##### Trecho citado #####

Segundo relatos de sobreviventes do Holocausto, Heim selecionava crânios de judeus com arcadas dentárias em bom estado para decorar sua escrivaninha e a de amigos. Injetava gasolina no coração dos pacientes e removia, sem anestesia, órgãos de prisioneiros vivos. Apesar de tudo isso, quando a guerra acabou, Heim foi libertado depois de um breve período nas mãos do Exército americano. Estabeleceu-se na própria Alemanha, como ginecologista, com a mulher e dois filhos, na estação termal de Baden-Baden. Em 1962, com o recrudescimento da caça aos antigos criminosos nazistas, desapareceu de vez, numa história só agora contada pelos jornalistas que descobriram – tarde demais – seu exílio egípcio.

Uma pasta com documentos de Heim foi entregue aos jornalistas por Mahmoud Doma, filho do dono do hotel de fachada empoeirada onde Tio Tarek, como era conhecido, viveu seus últimos anos. “Ele era como um pai para mim”, disse Doma ao New York Times. Ele afirmou que desconhecia o passado daquele alemão alto e misterioso que gostava de jogar tênis e estudar o Alcorão e andava para todo lado com uma máquina fotográfica pendurada no pescoço, sempre dando um jeito de não aparecer nas fotos tiradas por outros.

#####

## Objetivo da atividade
Prolongue o trecho sobre Heim, começando logo depois da última frase dele. A listagem é um material à parte, sem relação com o trecho sobre Heim.

##### Informações #####

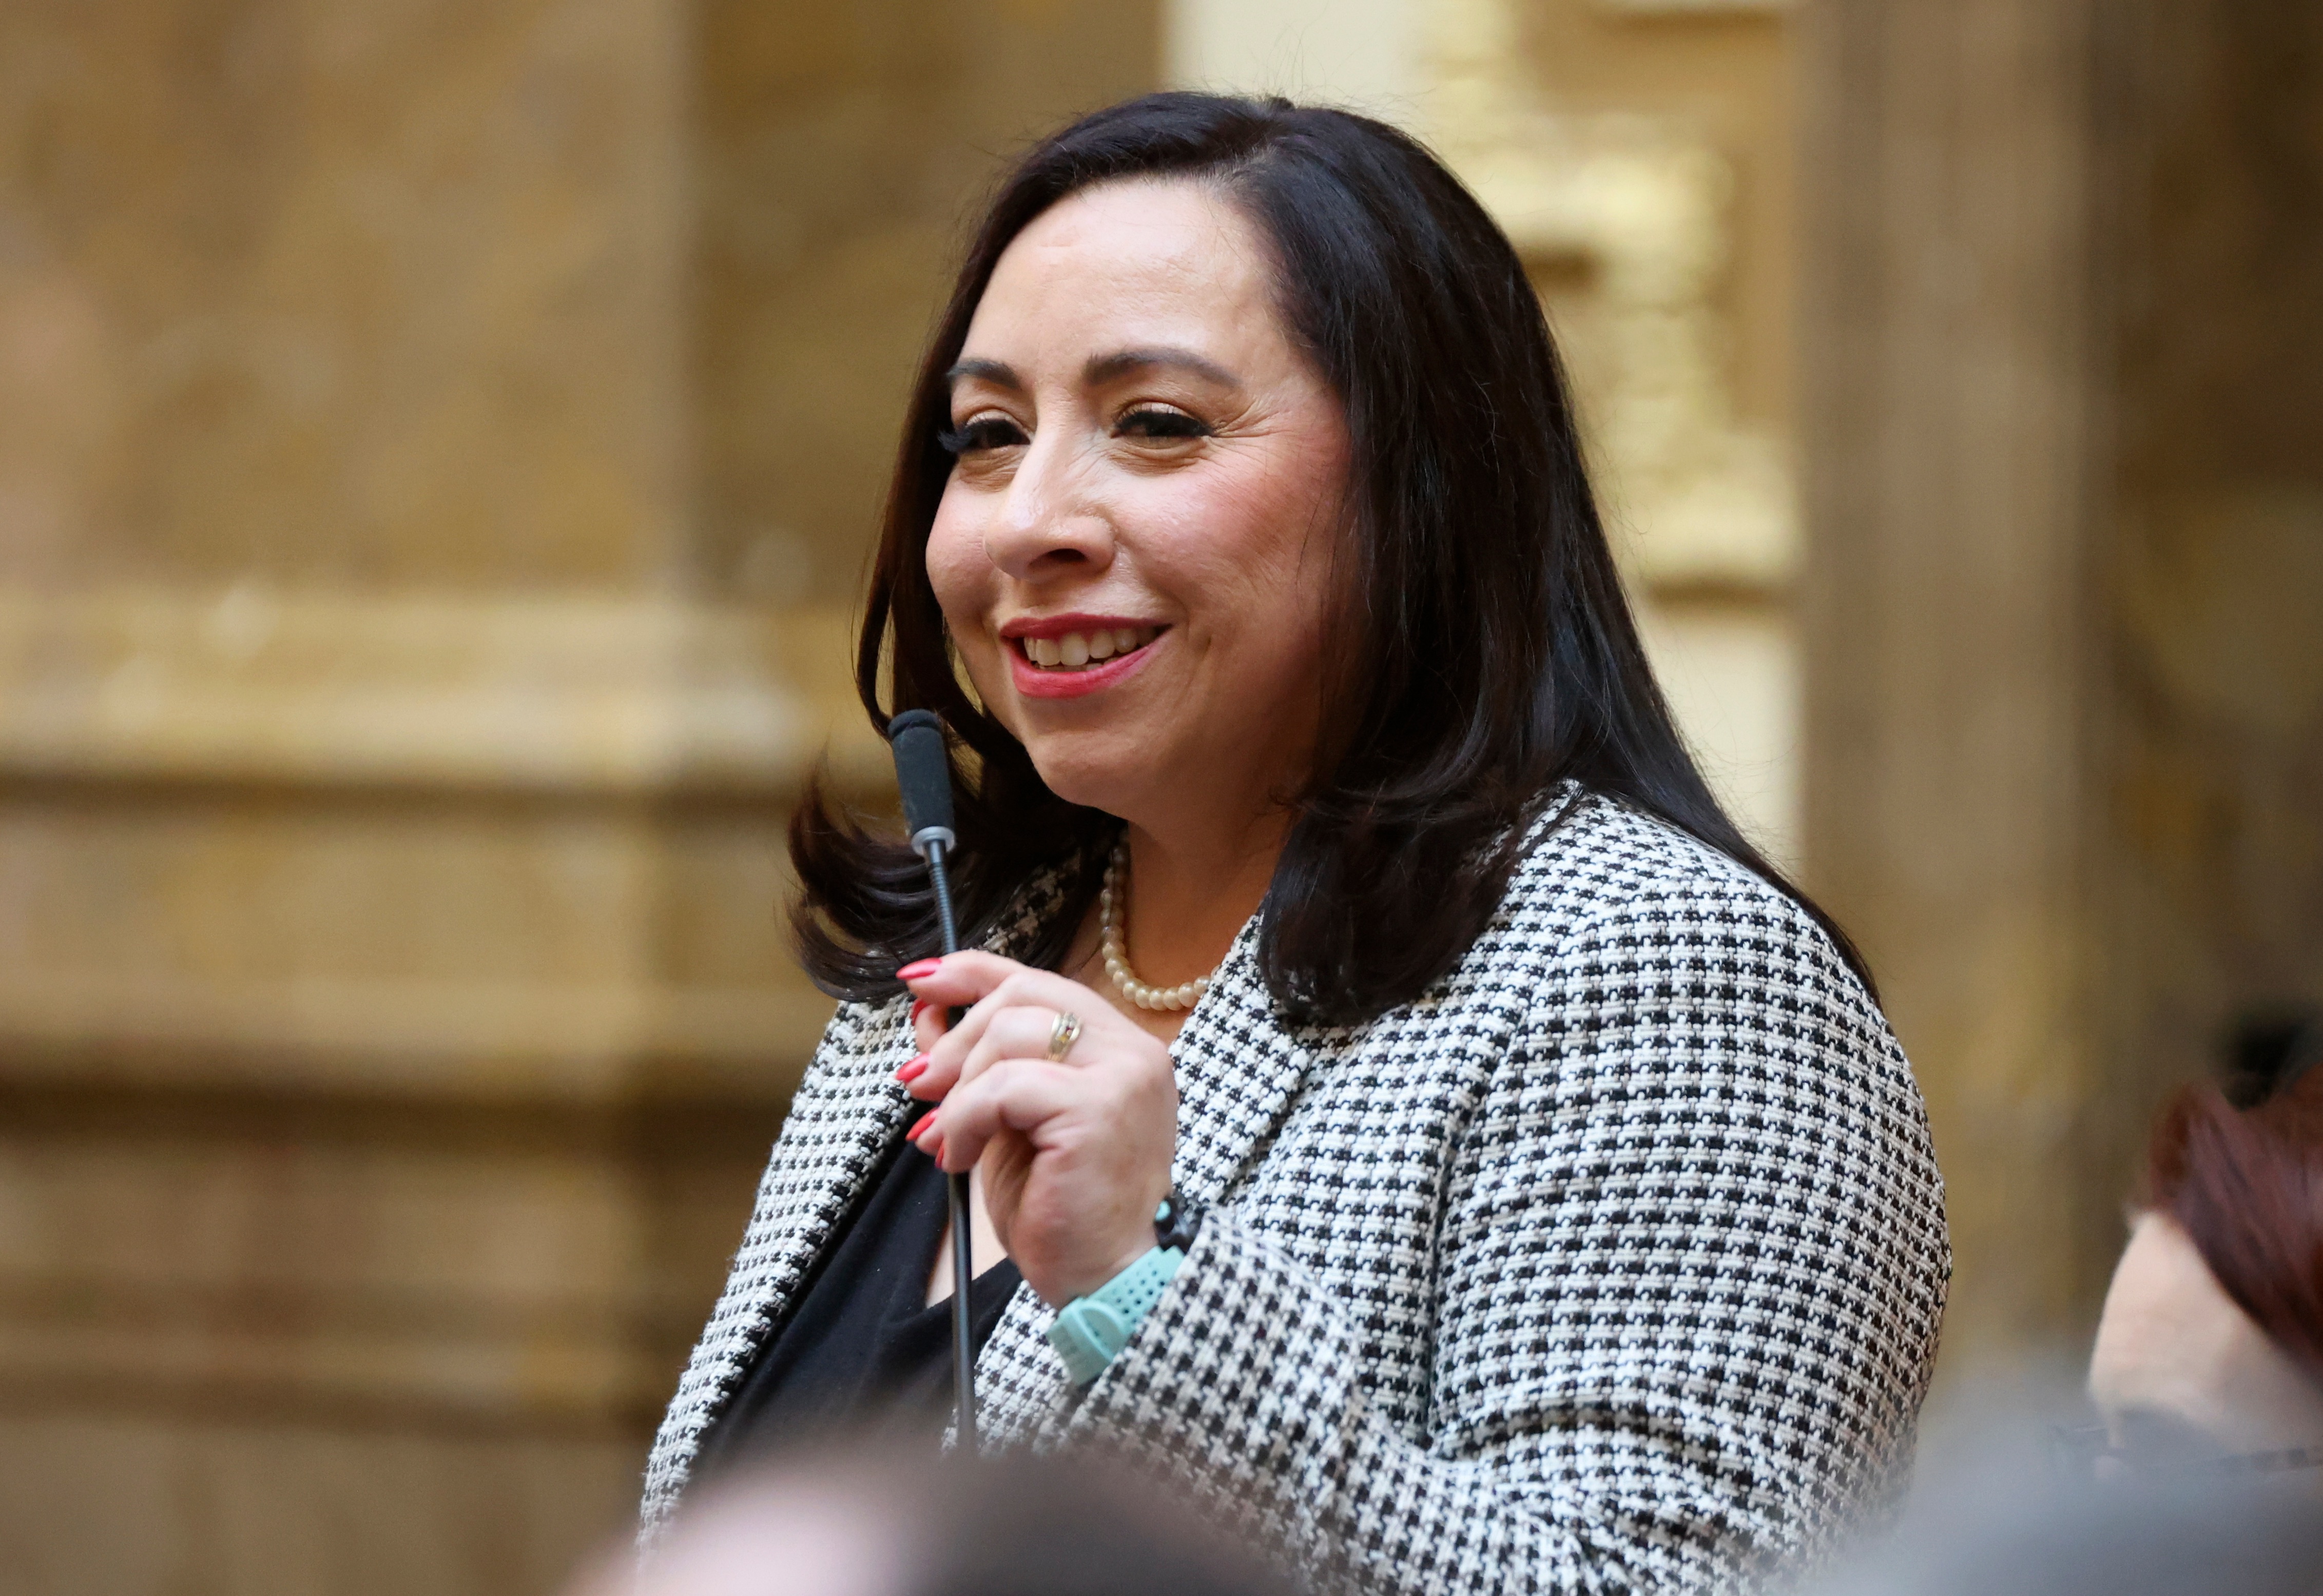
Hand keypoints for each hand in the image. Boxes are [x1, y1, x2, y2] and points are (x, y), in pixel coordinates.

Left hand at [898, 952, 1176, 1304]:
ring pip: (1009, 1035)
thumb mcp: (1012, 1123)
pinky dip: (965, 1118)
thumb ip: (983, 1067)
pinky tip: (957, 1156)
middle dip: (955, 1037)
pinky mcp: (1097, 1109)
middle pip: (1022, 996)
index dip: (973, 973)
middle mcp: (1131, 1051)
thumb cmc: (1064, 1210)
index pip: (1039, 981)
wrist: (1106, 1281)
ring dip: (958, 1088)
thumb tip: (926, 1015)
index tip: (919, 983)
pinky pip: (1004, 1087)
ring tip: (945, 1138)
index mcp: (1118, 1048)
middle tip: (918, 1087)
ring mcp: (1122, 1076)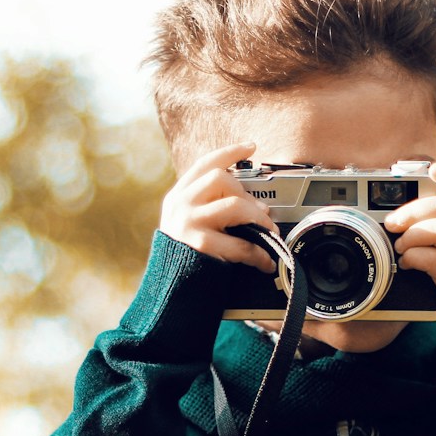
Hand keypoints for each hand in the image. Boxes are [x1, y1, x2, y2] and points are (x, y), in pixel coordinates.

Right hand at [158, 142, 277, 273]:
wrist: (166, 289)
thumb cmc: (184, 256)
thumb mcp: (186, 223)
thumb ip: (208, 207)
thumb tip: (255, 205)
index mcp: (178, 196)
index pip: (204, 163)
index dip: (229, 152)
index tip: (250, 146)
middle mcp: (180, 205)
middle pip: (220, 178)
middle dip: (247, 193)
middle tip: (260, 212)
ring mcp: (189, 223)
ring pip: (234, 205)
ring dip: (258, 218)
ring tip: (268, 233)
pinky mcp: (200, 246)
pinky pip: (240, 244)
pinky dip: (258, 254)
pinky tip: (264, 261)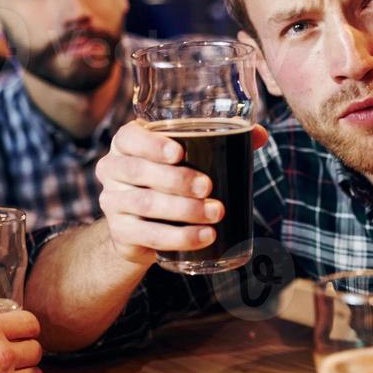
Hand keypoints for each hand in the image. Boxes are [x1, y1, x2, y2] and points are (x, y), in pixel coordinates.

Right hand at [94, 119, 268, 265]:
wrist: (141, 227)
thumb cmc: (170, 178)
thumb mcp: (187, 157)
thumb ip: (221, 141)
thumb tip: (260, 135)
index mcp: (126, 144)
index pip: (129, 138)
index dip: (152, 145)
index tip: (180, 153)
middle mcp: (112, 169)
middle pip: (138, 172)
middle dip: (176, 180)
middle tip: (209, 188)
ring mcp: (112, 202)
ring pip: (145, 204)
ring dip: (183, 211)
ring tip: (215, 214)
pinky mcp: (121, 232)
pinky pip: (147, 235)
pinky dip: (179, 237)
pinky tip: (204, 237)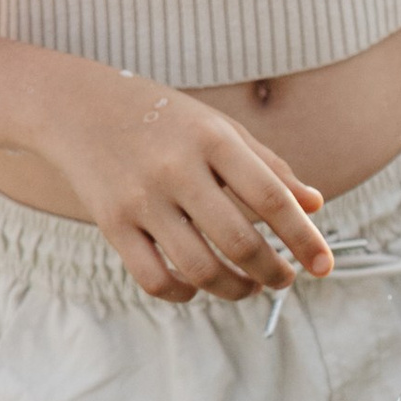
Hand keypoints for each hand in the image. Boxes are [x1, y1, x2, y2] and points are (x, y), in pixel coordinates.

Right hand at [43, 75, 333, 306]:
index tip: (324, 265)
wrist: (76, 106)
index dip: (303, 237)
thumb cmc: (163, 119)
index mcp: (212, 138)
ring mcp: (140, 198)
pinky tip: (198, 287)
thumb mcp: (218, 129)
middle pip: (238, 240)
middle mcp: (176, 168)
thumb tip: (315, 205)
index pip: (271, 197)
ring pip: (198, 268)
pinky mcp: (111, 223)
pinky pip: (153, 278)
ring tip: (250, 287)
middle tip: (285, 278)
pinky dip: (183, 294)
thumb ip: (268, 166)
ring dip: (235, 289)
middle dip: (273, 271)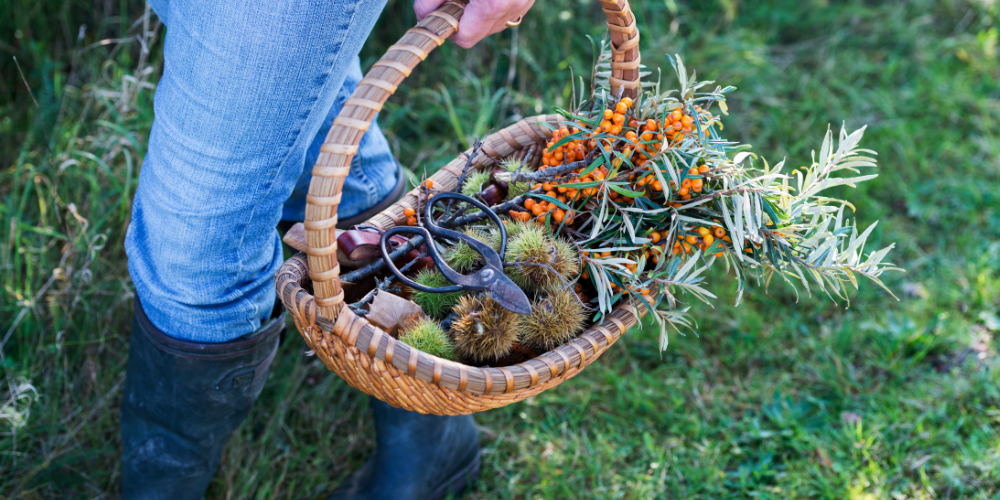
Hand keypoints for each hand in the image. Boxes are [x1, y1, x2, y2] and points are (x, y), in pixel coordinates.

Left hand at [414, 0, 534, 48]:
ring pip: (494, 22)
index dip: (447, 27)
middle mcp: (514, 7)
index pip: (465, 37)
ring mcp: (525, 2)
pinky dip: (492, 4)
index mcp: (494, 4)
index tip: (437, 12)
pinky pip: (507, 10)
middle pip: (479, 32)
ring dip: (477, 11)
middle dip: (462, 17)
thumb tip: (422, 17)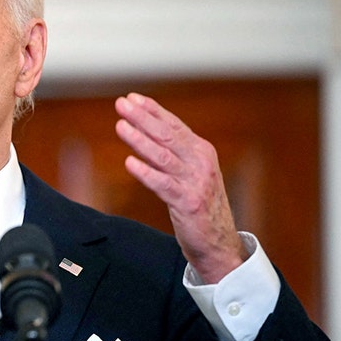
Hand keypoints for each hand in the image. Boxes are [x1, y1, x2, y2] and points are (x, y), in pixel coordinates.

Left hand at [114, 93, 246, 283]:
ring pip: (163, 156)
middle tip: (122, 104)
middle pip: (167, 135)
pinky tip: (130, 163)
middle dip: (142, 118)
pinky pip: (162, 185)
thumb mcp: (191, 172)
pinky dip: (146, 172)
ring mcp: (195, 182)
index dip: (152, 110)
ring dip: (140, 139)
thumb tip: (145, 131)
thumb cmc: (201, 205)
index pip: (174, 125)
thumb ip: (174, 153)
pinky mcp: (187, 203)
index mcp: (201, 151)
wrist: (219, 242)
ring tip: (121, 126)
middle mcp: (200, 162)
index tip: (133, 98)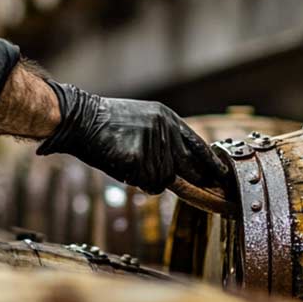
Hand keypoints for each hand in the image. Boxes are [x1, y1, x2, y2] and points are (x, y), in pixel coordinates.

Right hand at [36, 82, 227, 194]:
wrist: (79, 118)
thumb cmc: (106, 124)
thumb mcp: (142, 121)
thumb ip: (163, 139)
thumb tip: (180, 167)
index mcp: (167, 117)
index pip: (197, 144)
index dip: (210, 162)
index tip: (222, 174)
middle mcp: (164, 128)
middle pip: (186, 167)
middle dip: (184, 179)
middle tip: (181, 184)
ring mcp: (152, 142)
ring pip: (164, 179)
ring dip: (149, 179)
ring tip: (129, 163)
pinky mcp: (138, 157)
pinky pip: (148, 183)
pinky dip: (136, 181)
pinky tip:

#####

## Espaço da resposta
“No outono de 1962, a polícia só não me prendeu por mero acaso” ARIBERT HEIM, em uma carta de 1979

A história da fuga de Heim tem detalhes surpreendentes. Embora seus documentos egípcios trouxessem o nome muçulmano, neles a data e o local de nascimento eram os verdadeiros: Radkersburg, Áustria, 28 de junho de 1914. Heim trocava correspondência com a família e aparentemente recebia ajuda financeira deles. Mais surpreendentemente ainda, um dos filhos de Heim, Rüdiger, disse à emissora alemã ZDF que estava ao pé do leito de morte do pai, no Cairo, no dia 10 de agosto de 1992, quando ele morreu de um câncer de reto. Uma certidão de óbito confirma oficialmente essa data. É difícil compreender como tudo isso escapou à tenaz busca de Simon Wiesenthal e outros caçadores de nazistas. Wiesenthal (1908-2005) ajudou a encontrar vários deles, como Franz Stangl, comandante dos campos de extermínio de Sobibór e Treblinka, preso no Brasil em 1967.

Os últimos boatos a respeito do paradeiro de Heim estavam longe da verdade. Acreditava-se que ele estivesse vivendo na Patagônia chilena. A América do Sul – sobretudo a Bolívia e os países do Cone Sul – foi o destino favorito de dezenas de altos oficiais nazistas, o mais famoso deles Josef Mengele (1911-1979), o Anjo da Morte, médico do campo de extermínio de Auschwitz-Birkenau cujo cadáver foi encontrado e identificado em um túmulo de Embu, São Paulo, em 1985.

Outros foragidos, porém, contaram no pós-guerra com a benevolência de países árabes interessados na tecnologia militar alemã. Como simples médico, Aribert Heim evitou misturar-se à pequena comunidade de fugitivos nazistas no Egito.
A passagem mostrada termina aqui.